Yeni projeler geliyordur herhalde. Sırada neler var?
Behzat bittiğinden beri projeler geliyor, bakalım. Bir sinema filmim daha var, “Zaman Makinası.” O da çok güzel bir film olacak. Şubatta vizyona girecek.
Oyuncular genelde farklı karakterlerle izleyicinin karşısına çıkmak isterler. Sizin yeni projenizdeki rolünüz nasıl olsun?

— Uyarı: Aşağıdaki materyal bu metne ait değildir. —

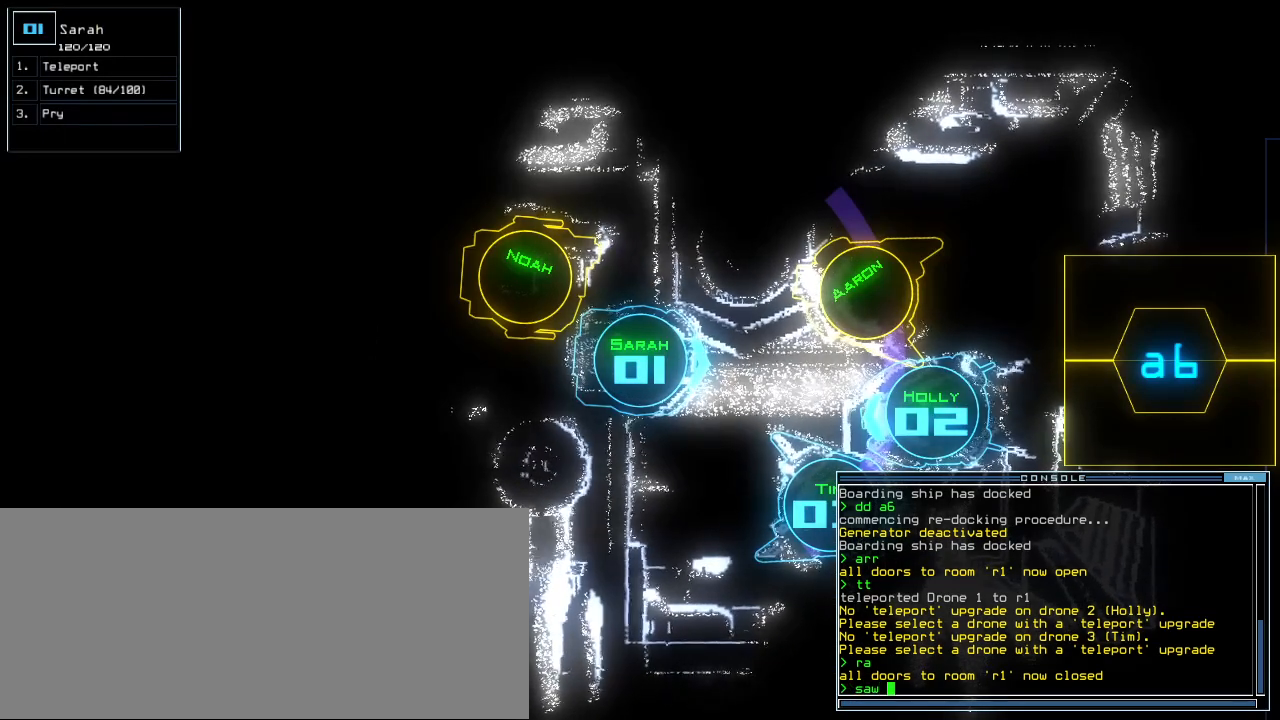
{"keys": [], "events": [[260, "escape", "down"], [320, "escape", "up"]]}
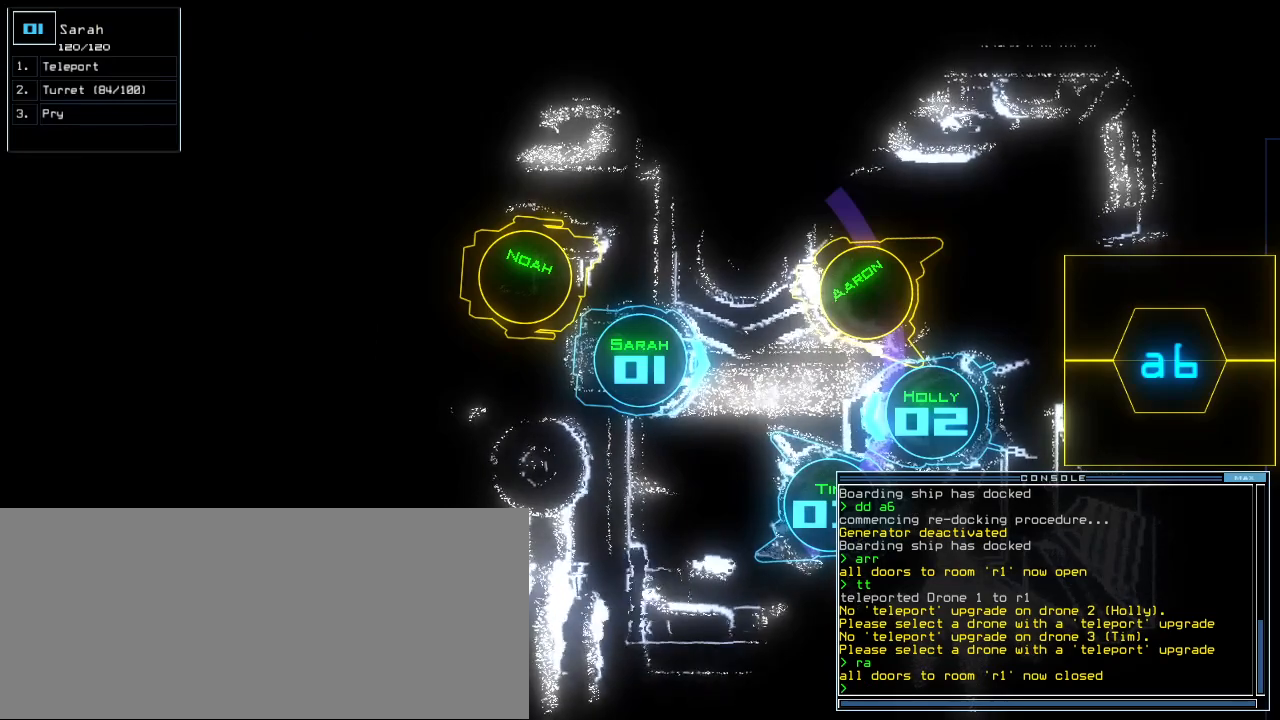
{"keys": ["2"], "events": [[20, "s", "down"], [80, "s", "up"], [180, "w", "down"], [240, "a", "down"], [320, "space", "down"], [320, "w", "up"], [380, "a", "up"], [400, "space", "up"], [480, "2", "down"]]}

Cesur bir yaştayım. Şu an her şeyi deneyebilirim diye düşünüyorum. İlerde belki cesaret edemeyebilirim farklı rollere ama şimdi daha cesur bir taraftan yaklaşıyorum.
“Tiyatroda tanıştık, sevgili olduk”
“Aşka ara verdim, işim öncelikli” demişsiniz...
İşim tabii ki çok önemli. Çünkü benim var olmamı sağlayan şey. Duygusal açıdan baktığımızda aile birinci planda. Ama ben işimle nefes alıyorum ve kendimi iyi hissediyorum.
Aşk hayatınız nasıl gidiyor?
Şu an biri var hayatımda. Aynı yerde çalışıyorduk, tiyatroda tanıştık. Ama oyundan birisi değil. Oyunculukla da alakası yok.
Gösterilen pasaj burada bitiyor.